Rio de Janeiro, 12 de agosto de 2026. – O Instituto sobre Raça, Igualdade e Direitos Humanos (Raça e Igualdade) comemora a decisão da Primeira Seção do Superior Tribunal de Justiça do Brasil que reconhece os Crimes de Maio de 2006 como uma grave violação dos direitos humanos e abre caminho para que o Estado brasileiro responda civilmente pelas mais de quinhentas mortes ocorridas durante aqueles eventos. Para o Raça e Igualdade, essa decisão representa um avanço histórico rumo ao reconhecimento da violência letal exercida contra a população negra e da periferia e reafirma que as graves violações dos direitos humanos não podem ficar protegidas pela impunidade nem pelo passar do tempo.

Os Crimes de Maio ocorreram entre os dias 12 e 21 de maio de 2006, em São Paulo, na região metropolitana e na Baixada Santista. Após uma série de ataques do Primeiro Comando da Capital (PCC) contra funcionários públicos, houve uma resposta indiscriminada por parte de agentes de segurança e grupos de extermínio formados por policiais, que resultou na morte de mais de quinhentos civis, muitos deles com indícios claros de execução sumária.

Durante duas décadas, o Movimento Independente Mães de Maio e organizações de direitos humanos têm denunciado que esses fatos não constituíram episódios isolados, mas sim expressaram um padrão de violência estatal direcionado de forma desproporcional contra jovens negros e moradores das periferias. A ausência de uma investigação eficaz, de mecanismos adequados para apurar responsabilidades e de medidas de reparação para as famílias tem perpetuado uma situação de impunidade incompatível com as obrigações em matéria de direitos humanos assumidas pelo Brasil.

Em sua decisão de 12 de agosto, o Tribunal Superior de Justiça anulou o prazo de prescrição de cinco anos que se aplicava à ação civil pública de reparação apresentada no caso. Por maioria de votos, os juízes consideraram que, por se tratar de graves violações dos direitos humanos, devem prevalecer as normas internacionais que impedem a aplicação de prazos de prescrição; por isso, o processo retornará agora ao Tribunal de Justiça de São Paulo para julgamento em primeira instância.

A decisão incorpora ao âmbito da justiça brasileira padrões consolidados no Sistema Interamericano de Direitos Humanos, que estabeleceu que as graves violações dos direitos humanos, particularmente aquelas relacionadas a execuções extrajudiciais e à responsabilidade, conivência ou omissão do Estado, não podem estar sujeitas à prescrição. Esse reconhecimento é especialmente relevante porque reafirma que as graves violações dos direitos humanos também podem ocorrer sob regimes democráticos e que a violência institucional contra a população negra não é um fenômeno exclusivo de períodos ditatoriais.

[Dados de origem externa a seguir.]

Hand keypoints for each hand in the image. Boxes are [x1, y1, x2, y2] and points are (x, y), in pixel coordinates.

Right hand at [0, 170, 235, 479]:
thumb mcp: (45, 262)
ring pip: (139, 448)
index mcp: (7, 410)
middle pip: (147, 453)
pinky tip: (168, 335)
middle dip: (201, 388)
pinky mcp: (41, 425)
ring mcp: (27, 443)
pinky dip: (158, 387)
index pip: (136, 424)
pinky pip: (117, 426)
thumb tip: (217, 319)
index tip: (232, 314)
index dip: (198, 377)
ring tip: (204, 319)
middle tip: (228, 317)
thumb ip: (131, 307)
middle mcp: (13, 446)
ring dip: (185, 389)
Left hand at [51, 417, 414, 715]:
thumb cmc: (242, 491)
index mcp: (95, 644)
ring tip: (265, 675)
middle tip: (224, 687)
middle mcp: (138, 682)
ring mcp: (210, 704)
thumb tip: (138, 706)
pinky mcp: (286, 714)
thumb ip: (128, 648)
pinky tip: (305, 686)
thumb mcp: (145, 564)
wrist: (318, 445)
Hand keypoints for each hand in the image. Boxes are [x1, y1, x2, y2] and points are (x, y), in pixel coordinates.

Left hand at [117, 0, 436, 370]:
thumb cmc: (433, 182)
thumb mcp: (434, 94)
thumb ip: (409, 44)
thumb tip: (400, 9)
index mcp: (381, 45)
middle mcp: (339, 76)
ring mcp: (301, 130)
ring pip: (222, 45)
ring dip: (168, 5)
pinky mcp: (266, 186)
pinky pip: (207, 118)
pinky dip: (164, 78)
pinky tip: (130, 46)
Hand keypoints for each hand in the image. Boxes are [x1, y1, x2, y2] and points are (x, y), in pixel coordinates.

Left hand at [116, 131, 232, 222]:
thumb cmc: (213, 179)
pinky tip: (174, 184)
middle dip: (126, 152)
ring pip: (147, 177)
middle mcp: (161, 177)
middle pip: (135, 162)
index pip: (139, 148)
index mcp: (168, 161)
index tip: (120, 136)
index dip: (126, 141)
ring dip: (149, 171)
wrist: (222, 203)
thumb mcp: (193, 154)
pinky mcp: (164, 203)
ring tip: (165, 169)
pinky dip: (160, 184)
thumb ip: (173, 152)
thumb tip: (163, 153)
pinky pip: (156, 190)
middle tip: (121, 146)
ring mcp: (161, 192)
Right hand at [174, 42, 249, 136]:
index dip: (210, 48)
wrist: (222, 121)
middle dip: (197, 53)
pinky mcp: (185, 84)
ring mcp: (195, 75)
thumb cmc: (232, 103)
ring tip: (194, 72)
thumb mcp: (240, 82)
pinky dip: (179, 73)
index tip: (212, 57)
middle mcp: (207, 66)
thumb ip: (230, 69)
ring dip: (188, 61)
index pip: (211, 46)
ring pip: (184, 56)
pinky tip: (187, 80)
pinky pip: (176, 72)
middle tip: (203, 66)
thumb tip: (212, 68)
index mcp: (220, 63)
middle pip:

Para a Raça e Igualdade, esse precedente também reafirma o dever do Estado brasileiro de investigar, julgar e reparar as violações dos direitos humanos, em conformidade com a Convenção Americana sobre Direitos Humanos e com os padrões estabelecidos pela Comissão Interamericana de Direitos Humanos e pela Corte Interamericana. Ao longo dos anos, essas instâncias têm chamado a atenção para os padrões de violência policial que afetam de forma desproporcional a população negra e empobrecida no Brasil.

O reconhecimento judicial da gravidade dos Crimes de Maio deve agora se traduzir em medidas concretas de reparação para as famílias das vítimas, mecanismos eficazes para estabelecer responsabilidades institucionais e garantias de não repetição. A luta contra a impunidade exige, além disso, o reconhecimento do caráter racial e estrutural da violência que afeta as populações negras e das periferias, bem como o avanço em direção a políticas de segurança pública que priorizem a proteção da vida e o respeito irrestrito aos direitos humanos.

A Raça e Igualdade reconhece e celebra a luta constante do Movimento Independente Mães de Maio, que participa como Amicus Curiae no processo, bem como o trabalho das organizações de direitos humanos que, ao longo de vinte anos, mantiveram vivas as reivindicações por verdade, justiça e reparação. A organização reafirma seu compromisso de continuar acompanhando, juntamente com a sociedade civil e os órgãos do Sistema Interamericano, os esforços para garantir os direitos das populações negras e avançar rumo a uma segurança pública compatível com os padrões internacionais de direitos humanos e com a proteção da vida.